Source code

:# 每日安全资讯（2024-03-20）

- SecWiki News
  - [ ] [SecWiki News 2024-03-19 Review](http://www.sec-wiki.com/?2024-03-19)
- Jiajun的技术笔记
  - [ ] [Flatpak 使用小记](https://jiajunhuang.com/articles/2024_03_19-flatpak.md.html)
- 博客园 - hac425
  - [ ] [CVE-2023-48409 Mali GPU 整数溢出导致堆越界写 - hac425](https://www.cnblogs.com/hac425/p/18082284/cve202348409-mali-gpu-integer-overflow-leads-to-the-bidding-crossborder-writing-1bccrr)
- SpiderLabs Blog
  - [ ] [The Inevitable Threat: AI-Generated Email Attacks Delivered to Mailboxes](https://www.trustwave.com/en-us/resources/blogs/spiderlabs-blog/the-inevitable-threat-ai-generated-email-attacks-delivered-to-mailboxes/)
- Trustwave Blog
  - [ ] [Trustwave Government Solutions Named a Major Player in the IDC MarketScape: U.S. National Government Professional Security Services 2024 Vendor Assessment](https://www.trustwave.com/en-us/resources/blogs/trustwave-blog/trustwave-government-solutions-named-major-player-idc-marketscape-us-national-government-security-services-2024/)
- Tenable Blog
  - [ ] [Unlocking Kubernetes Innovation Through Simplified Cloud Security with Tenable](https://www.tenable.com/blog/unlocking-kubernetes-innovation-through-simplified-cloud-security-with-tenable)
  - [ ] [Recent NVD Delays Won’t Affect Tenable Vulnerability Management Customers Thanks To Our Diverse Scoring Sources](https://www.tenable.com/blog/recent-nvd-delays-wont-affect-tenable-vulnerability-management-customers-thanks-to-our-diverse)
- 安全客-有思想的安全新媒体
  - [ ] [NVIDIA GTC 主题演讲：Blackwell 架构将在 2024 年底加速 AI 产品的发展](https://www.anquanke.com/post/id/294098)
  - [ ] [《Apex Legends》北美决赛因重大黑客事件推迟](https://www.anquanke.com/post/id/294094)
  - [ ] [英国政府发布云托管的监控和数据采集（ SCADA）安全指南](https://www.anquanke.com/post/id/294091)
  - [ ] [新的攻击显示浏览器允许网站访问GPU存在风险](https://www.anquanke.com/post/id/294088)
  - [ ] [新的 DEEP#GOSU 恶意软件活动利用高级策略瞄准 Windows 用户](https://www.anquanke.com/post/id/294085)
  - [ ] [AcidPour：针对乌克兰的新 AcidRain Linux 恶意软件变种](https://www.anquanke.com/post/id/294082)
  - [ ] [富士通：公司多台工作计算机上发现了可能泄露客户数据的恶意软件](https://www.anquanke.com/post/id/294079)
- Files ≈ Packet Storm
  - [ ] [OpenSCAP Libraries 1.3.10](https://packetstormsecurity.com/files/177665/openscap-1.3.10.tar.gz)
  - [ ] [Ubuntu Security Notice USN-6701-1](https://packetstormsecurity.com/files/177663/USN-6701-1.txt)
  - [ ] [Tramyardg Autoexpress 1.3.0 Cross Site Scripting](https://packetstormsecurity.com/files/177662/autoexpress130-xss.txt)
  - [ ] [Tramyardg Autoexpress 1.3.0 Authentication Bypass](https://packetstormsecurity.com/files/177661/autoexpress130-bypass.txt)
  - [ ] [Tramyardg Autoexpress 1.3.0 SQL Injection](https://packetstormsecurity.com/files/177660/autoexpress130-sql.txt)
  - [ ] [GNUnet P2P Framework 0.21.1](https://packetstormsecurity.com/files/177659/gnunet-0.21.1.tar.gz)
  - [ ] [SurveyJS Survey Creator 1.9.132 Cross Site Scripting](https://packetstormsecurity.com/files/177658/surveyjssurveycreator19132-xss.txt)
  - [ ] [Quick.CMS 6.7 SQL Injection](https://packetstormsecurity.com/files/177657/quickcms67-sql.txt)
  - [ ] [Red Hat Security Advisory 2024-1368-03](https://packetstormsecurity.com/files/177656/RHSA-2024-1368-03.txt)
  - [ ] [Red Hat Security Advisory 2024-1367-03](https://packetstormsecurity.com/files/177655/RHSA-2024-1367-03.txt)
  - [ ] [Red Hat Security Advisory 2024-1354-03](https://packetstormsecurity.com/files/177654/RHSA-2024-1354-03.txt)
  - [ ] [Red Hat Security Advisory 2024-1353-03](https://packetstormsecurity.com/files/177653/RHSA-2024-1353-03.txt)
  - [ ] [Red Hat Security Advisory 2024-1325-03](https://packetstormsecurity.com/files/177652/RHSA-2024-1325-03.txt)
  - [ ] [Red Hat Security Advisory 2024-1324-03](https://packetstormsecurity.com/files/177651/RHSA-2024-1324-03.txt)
---
* EXERCISE *
Can you write out every one of the lines above, character for character, with no changes?

* YOUR RESPONSE *
Source code

:# 每日安全资讯（2024-03-20）

- SecWiki News
  - [ ] [SecWiki News 2024-03-19 Review](http://www.sec-wiki.com/?2024-03-19)
- Jiajun的技术笔记
  - [ ] [Flatpak 使用小记](https://jiajunhuang.com/articles/2024_03_19-flatpak.md.html)
- 博客园 - hac425
  - [ ] [CVE-2023-48409 Mali GPU 整数溢出导致堆越界写 - hac425](https://www.cnblogs.com/hac425/p/18082284/cve202348409-mali-gpu-integer-overflow-leads-to-the-bidding-crossborder-writing-1bccrr)
- SpiderLabs Blog
  - [ ] [The Inevitable Threat: AI-Generated Email Attacks Delivered to Mailboxes](https://www.trustwave.com/en-us/resources/blogs/spiderlabs-blog/the-inevitable-threat-ai-generated-email-attacks-delivered-to-mailboxes/)
- Trustwave Blog
  - [ ] [Trustwave Government Solutions Named a Major Player in the IDC MarketScape: U.S. National Government Professional Security Services 2024 Vendor Assessment](https://www.trustwave.com/en-us/resources/blogs/trustwave-blog/trustwave-government-solutions-named-major-player-idc-marketscape-us-national-government-security-services-2024/)
- Tenable Blog
  - [ ] [Unlocking Kubernetes Innovation Through Simplified Cloud Security with Tenable](https://www.tenable.com/blog/unlocking-kubernetes-innovation-through-simplified-cloud-security-with-tenable)
  - [ ] [Recent NVD Delays Won’t Affect Tenable Vulnerability Management Customers Thanks To Our Diverse Scoring Sources](https://www.tenable.com/blog/recent-nvd-delays-wont-affect-tenable-vulnerability-management-customers-thanks-to-our-diverse)
- 安全客-有思想的安全新媒体
  - [ ] [NVIDIA GTC 主题演讲：Blackwell 架构将在 2024 年底加速 AI 产品的发展](https://www.anquanke.com/post/id/294098)
  - [ ] [《Apex Legends》北美决赛因重大黑客事件推迟](https://www.anquanke.com/post/id/294094)
  - [ ] [英国政府发布云托管的监控和数据采集（ SCADA）安全指南](https://www.anquanke.com/post/id/294091)
  - [ ] [新的攻击显示浏览器允许网站访问GPU存在风险](https://www.anquanke.com/post/id/294088)
  - [ ] [新的 DEEP#GOSU 恶意软件活动利用高级策略瞄准 Windows 用户](https://www.anquanke.com/post/id/294085)
  - [ ] [AcidPour：针对乌克兰的新 AcidRain Linux 恶意软件变种](https://www.anquanke.com/post/id/294082)
  - [ ] [富士通：公司多台工作计算机上发现了可能泄露客户数据的恶意软件](https://www.anquanke.com/post/id/294079)
- Files ≈ Packet Storm
  - [ ] [OpenSCAP Libraries 1.3.10](https://packetstormsecurity.com/files/177665/openscap-1.3.10.tar.gz)
  - [ ] [Ubuntu Security Notice USN-6701-1](https://packetstormsecurity.com/files/177663/USN-6701-1.txt)
  - [ ] [Tramyardg Autoexpress 1.3.0 Cross Site Scripting](https://packetstormsecurity.com/files/177662/autoexpress130-xss.txt)
  - [ ] [Tramyardg Autoexpress 1.3.0 Authentication Bypass](https://packetstormsecurity.com/files/177661/autoexpress130-bypass.txt)
  - [ ] [Tramyardg Autoexpress 1.3.0 SQL Injection](https://packetstormsecurity.com/files/177660/autoexpress130-sql.txt)
  - [ ] [GNUnet P2P Framework 0.21.1](https://packetstormsecurity.com/files/177659/gnunet-0.21.1.tar.gz)
  - [ ] [SurveyJS Survey Creator 1.9.132 Cross Site Scripting](https://packetstormsecurity.com/files/177658/surveyjssurveycreator19132-xss.txt)
  - [ ] [Quick.CMS 6.7 SQL Injection](https://packetstormsecurity.com/files/177657/quickcms67-sql.txt)
  - [ ] [Red Hat Security Advisory 2024-1368-03](https://packetstormsecurity.com/files/177656/RHSA-2024-1368-03.txt)
  - [ ] [Red Hat Security Advisory 2024-1367-03](https://packetstormsecurity.com/files/177655/RHSA-2024-1367-03.txt)
  - [ ] [Red Hat Security Advisory 2024-1354-03](https://packetstormsecurity.com/files/177654/RHSA-2024-1354-03.txt)
  - [ ] [Red Hat Security Advisory 2024-1353-03](https://packetstormsecurity.com/files/177653/RHSA-2024-1353-03.txt)
  - [ ] [Red Hat Security Advisory 2024-1325-03](https://packetstormsecurity.com/files/177652/RHSA-2024-1325-03.txt)
  - [ ] [Red Hat Security Advisory 2024-1324-03](https://packetstormsecurity.com/files/177651/RHSA-2024-1324-03.txt)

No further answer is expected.